A low-cost strategy for photocatalytic hydrogen production by using non-noble metal catalysts and biomass as a sacrificial agent

Abstract

In recent years, photocatalytic hydrogen production using biomass as a sacrificial agent has emerged as a promising strategy for renewable energy conversion. However, most reported studies still rely on expensive noble metal catalysts, and raw biomass typically exhibits low surface activity, which limits its practical application. In this study, the effects of different factors on photocatalytic hydrogen production were investigated using urea-treated corn straw as the sacrificial agent and non-noble metal composite materials as catalysts. The impact of straw biomass under different treatment conditions was also studied. X-ray diffraction (XRD), X-ray photoelectron spectroscopy (XPS), UV-vis diffuse reflectance spectroscopy (UV-vis DRS), Fourier transform infrared spectroscopy (FT-IR), scanning electron microscopy (SEM), and high-performance liquid chromatography (HPLC) were employed to characterize the composition, structure, and morphology of the catalyst and corn straw.

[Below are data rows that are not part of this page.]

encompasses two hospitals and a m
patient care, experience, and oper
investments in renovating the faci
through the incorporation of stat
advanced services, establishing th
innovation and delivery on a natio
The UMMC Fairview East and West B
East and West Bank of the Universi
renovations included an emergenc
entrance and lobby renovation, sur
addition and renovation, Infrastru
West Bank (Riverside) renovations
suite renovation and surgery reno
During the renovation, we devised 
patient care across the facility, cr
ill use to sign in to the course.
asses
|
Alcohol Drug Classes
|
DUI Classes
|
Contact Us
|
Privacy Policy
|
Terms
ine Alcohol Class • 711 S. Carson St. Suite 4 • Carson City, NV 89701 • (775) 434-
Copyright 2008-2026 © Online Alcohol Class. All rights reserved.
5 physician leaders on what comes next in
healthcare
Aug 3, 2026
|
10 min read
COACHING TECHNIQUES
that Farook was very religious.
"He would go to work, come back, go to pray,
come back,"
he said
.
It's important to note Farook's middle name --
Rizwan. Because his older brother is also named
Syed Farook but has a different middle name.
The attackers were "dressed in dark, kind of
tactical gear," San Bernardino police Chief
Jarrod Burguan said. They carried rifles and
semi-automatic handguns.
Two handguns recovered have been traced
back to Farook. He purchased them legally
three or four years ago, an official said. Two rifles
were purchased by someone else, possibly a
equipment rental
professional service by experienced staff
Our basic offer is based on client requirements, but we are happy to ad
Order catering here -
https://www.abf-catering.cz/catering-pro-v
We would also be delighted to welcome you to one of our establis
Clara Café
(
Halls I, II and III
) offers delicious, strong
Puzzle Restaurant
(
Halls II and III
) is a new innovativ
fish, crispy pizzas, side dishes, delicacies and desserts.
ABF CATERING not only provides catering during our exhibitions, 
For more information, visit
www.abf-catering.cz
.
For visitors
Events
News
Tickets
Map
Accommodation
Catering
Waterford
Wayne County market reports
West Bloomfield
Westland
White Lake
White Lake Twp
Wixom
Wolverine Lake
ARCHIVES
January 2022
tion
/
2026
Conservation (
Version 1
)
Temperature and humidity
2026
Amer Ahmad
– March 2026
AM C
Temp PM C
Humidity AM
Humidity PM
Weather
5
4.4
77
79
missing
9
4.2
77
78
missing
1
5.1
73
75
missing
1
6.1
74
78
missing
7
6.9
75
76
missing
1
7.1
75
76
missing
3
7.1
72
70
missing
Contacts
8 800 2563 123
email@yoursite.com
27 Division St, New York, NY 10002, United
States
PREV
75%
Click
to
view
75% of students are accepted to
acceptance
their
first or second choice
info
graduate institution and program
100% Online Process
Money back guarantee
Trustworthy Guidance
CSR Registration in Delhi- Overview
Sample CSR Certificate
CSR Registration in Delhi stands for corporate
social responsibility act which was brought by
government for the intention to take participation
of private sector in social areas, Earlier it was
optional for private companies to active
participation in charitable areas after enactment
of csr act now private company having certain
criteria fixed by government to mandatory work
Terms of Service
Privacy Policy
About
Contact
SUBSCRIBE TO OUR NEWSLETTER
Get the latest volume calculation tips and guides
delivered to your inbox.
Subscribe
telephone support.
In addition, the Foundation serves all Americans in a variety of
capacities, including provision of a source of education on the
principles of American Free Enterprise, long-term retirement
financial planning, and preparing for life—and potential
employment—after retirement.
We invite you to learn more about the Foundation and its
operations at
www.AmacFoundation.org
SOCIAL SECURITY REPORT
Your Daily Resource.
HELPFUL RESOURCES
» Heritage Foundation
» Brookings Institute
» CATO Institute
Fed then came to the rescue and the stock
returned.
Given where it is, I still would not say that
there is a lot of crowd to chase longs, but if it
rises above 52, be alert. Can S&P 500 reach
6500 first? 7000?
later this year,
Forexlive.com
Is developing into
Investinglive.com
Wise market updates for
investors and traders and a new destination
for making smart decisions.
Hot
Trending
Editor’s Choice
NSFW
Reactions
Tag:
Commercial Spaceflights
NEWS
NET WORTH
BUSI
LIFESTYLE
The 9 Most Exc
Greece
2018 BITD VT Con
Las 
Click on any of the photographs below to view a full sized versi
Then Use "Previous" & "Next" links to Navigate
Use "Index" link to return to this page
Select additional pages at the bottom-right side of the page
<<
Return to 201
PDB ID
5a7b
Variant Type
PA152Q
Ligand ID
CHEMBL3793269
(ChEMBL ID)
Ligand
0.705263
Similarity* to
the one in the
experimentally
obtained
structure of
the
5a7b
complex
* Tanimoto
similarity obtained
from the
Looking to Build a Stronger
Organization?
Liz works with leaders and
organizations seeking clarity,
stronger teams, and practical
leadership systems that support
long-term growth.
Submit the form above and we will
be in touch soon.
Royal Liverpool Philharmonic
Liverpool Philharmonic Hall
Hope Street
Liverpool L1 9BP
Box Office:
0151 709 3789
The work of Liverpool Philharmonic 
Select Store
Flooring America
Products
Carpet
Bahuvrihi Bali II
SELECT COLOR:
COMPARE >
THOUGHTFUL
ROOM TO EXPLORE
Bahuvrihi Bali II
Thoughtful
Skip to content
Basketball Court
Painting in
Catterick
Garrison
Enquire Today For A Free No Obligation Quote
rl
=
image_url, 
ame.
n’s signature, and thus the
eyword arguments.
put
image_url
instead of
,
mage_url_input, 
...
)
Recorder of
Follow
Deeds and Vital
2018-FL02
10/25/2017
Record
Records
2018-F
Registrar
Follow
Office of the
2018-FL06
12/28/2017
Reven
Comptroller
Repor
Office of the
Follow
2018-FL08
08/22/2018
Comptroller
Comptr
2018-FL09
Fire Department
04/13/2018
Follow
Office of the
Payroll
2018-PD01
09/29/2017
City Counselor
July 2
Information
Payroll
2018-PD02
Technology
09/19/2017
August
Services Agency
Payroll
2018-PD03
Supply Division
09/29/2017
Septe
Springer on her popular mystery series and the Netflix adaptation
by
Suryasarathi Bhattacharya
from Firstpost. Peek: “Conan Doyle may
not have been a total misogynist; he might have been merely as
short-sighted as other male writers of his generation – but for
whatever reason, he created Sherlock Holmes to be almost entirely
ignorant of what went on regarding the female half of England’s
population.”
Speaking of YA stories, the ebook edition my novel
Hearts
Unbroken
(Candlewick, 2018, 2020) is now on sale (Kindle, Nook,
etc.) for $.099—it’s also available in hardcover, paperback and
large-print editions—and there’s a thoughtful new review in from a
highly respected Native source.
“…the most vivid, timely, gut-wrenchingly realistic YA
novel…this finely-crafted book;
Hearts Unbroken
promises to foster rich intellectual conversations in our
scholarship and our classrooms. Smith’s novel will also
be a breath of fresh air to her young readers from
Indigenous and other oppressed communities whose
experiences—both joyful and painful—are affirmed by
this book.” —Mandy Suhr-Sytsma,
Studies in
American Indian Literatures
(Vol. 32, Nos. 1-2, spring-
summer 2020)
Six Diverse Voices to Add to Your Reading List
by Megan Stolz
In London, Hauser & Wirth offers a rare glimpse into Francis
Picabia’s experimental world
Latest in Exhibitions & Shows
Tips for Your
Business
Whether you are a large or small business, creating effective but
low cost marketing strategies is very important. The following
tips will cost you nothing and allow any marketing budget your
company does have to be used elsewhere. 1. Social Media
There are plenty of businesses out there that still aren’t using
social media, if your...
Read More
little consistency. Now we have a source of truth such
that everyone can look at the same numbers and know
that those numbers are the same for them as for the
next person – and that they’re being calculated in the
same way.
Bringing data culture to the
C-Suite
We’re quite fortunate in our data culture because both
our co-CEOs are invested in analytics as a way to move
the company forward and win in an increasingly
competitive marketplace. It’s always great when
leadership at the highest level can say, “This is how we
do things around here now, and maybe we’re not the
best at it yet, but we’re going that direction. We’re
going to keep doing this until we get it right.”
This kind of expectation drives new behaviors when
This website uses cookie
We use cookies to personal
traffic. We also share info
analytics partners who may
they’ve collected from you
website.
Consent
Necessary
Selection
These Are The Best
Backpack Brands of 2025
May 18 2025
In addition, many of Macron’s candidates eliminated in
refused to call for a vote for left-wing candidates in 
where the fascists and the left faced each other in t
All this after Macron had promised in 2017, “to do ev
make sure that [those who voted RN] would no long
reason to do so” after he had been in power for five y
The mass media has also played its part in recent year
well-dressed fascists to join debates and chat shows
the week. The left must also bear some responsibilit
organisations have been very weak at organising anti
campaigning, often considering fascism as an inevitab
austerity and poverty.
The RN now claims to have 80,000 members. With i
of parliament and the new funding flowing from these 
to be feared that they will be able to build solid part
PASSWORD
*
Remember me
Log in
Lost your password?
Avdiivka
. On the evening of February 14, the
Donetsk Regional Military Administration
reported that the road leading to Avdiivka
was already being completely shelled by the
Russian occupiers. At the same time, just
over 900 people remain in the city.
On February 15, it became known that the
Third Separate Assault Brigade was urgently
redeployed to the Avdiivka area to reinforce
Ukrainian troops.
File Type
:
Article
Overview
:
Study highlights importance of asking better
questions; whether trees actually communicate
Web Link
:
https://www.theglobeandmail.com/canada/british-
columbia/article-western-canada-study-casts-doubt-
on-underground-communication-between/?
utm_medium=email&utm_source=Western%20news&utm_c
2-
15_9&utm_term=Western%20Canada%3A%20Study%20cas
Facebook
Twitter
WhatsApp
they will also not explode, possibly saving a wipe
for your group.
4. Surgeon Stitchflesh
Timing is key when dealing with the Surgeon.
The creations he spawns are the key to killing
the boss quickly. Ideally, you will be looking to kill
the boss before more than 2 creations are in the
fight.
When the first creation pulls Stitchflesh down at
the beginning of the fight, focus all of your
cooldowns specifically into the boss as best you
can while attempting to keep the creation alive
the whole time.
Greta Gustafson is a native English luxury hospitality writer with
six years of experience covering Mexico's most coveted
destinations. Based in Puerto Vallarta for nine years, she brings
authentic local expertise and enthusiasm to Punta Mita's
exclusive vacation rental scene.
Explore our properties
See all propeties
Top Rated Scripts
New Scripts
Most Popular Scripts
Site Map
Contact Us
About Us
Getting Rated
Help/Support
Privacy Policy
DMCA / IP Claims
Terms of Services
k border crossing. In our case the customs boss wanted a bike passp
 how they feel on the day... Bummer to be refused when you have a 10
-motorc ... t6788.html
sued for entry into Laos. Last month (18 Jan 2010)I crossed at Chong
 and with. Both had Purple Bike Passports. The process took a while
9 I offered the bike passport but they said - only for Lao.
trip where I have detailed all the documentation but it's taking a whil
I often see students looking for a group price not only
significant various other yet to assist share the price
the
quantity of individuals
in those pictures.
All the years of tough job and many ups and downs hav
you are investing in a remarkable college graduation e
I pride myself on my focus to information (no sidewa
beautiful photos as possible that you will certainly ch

The Cu(OH)₂–Ni(OH)₂/TiO₂ composite catalyst with an optimal Cu : Ni ratio of 4 : 1 and a total metal hydroxide loading of 0.5 wt% was synthesized via chemical deposition. Moreover, the urea treatment of corn straw was optimized, effectively removing lignin, disrupting the dense fiber structure, and introducing nitrogen-containing electron-donating groups to enhance surface activity. Under the optimal conditions, the hydrogen production reached 108.37 μmol after 4 h, corresponding to a 60% increase compared to the 67.72 μmol obtained using untreated corn straw. Furthermore, the catalytic efficiency of the non-noble metal catalyst reached 85% of that of 0.5 wt%Pt/TiO₂ with the same loading rate. This strategy, which combines non-noble metal photocatalysts with natural biomass sacrificial agents, greatly reduces cost and environmental pollution and represents a promising research direction.